Hinweis: „günstig“, „ab … €“ etc. sind bewusst als Beispiele formuliert, da konkrete Beträge variieren. Prüfen Sie vor der Entscheidung die aktuellen Preisverzeichnisse, die Verfügbarkeit Ihrer Wunsch-ETFs und etwaige Aktionsbedingungen.

10. Schritt-für-Schritt: So wählen Sie Ihren Broker

  1. Bedarf klären: Nur ETF-Sparplan? Oder auch gelegentliche Einzelaktien?
  2. Gebühren vergleichen: 3–5 Broker anhand Ihrer typischen Ordergrößen prüfen.
  3. Sparplan-Check: Ist Ihr Wunsch-ETF sparplanfähig? Rate & Ausführungstag passend?
  4. Sicherheitsprüfung: 2FA, Regulierung, Einlagensicherung, getrennte Verwahrung.
  5. Testlauf: Kleines Startvolumen/Watchlist anlegen, App testen.
  6. Entscheiden & eröffnen: Legitimation durchführen, erste Einzahlung tätigen.

11. Häufige Fehler bei der Brokerwahl

  • Nur auf den billigsten Preis schauen: Schlechte Ausführung/Spreads können teurer sein.
  • Keine 2FA: Sicherheitsrisiko.
  • Ohne Sparplan starten: Timing-Risiko höher, Disziplin geringer.
  • Unpassende Handelsplätze: Breite Spreads, schlechte Liquidität.
  • Steuerdokumente ignorieren: Zusätzlicher Aufwand am Jahresende.

FAQ – Häufige Fragen

Ist ein zweiter Broker sinnvoll?

Ja, optional. Ein Zweitdepot kann für Redundanz sorgen oder unterschiedliche Stärken (z. B. günstige Sparpläne vs. gute Research-Tools) kombinieren. Für Einsteiger genügt meist ein gutes Depot.

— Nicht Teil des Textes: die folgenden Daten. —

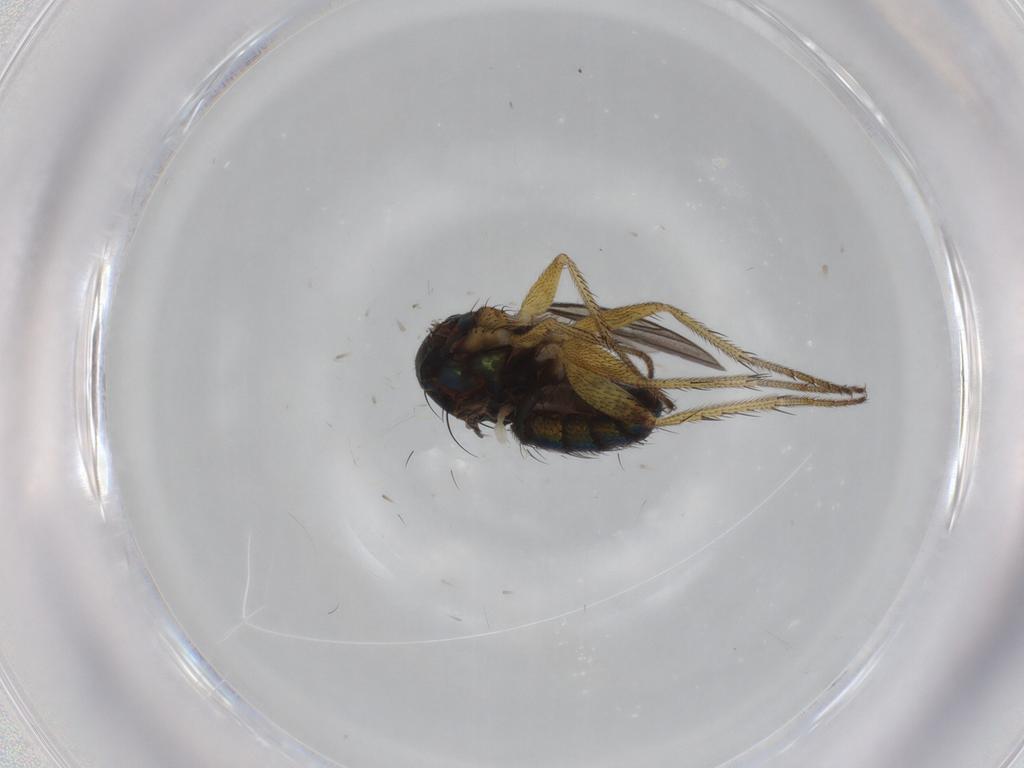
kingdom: Animalia
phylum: Arthropoda
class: Insecta
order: Diptera
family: Dolichopodidae
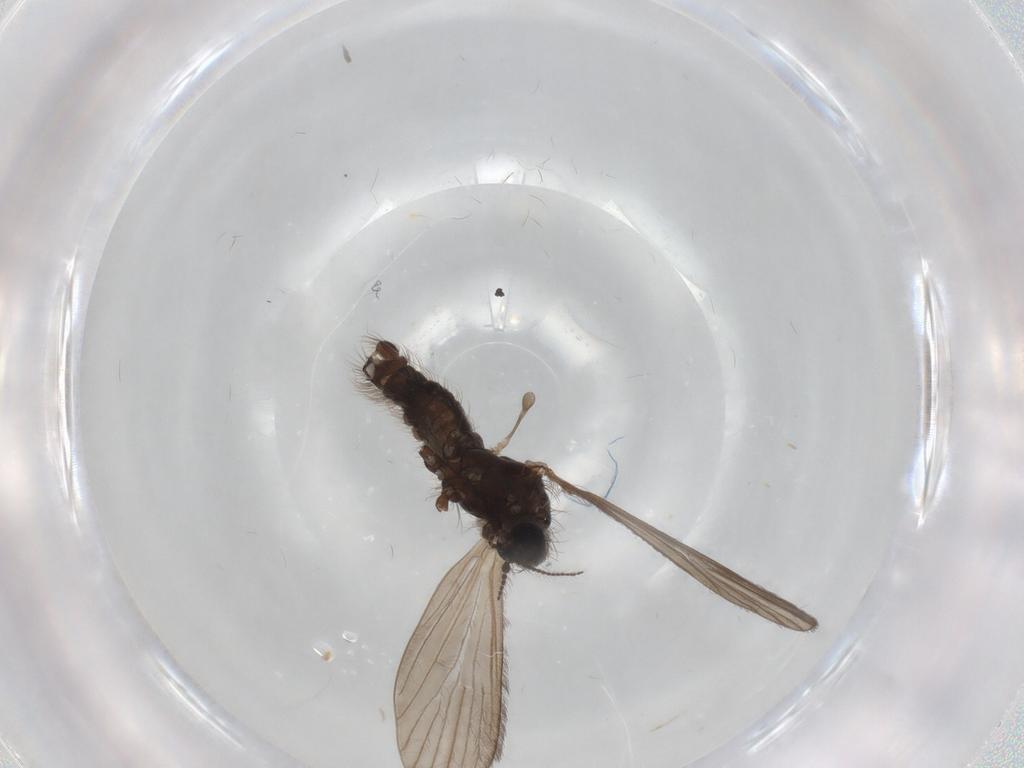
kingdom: Animalia
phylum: Arthropoda
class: Insecta
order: Diptera
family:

Wie schnell kann ich starten?

Die Legitimation ist oft innerhalb weniger Minuten erledigt. Nach der ersten Einzahlung können Sie in der Regel sofort kaufen oder einen Sparplan aktivieren.

Was ist wichtiger: niedrige Gebühren oder gute App?

Beides zählt. Eine nutzerfreundliche App reduziert Fehler – extrem niedrige Gebühren bringen wenig, wenn die Ausführung schlecht ist. Suchen Sie die Balance.

Muss ich mich um Steuern selbst kümmern?

In vielen Fällen kümmert sich der Broker um Abgeltungsteuer & Co. – prüfen Sie die bereitgestellten Belege. Bei Sonderfällen (Auslandsdividenden etc.) kann eigener Aufwand nötig werden.